Your objective —
Exact copy, no pictures: return all the data below as written.

Records excerpted from a collection

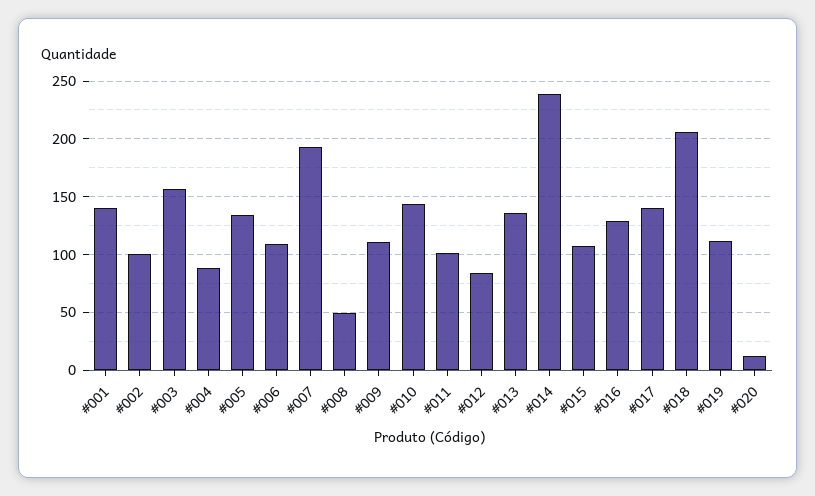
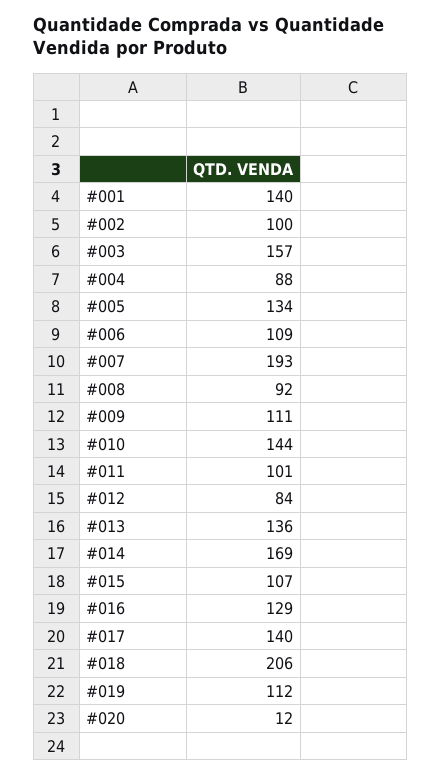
  {
    "#001": 140,
    "#002": 100,
    "#003": 157,
    "#004": 88,
    "#005": 134,
    "#006": 109,
    "#007": 193,
-   "#008": 50,
+   "#008": 92,
    "#009": 111,
    "#010": 144,
    "#011": 101,
    "#012": 84,
    "#013": 136,
-   "#014": 240,
+   "#014": 169,
    "#015": 107,
    "#016": 129,
    "#017": 140,
    "#018": 206,
    "#019": 112,
    "#020": 12
  }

Response for this exercise —
  {
    "#001": 140,
    "#002": 100,
    "#003": 157,
    "#004": 88,
    "#005": 134,
    "#006": 109,
    "#007": 193,
-   "#008": 50,
+   "#008": 92,
    "#009": 111,
    "#010": 144,
    "#011": 101,
    "#012": 84,
    "#013": 136,
-   "#014": 240,
+   "#014": 169,
    "#015": 107,
    "#016": 129,
    "#017": 140,
    "#018": 206,
    "#019": 112,
    "#020": 12
  }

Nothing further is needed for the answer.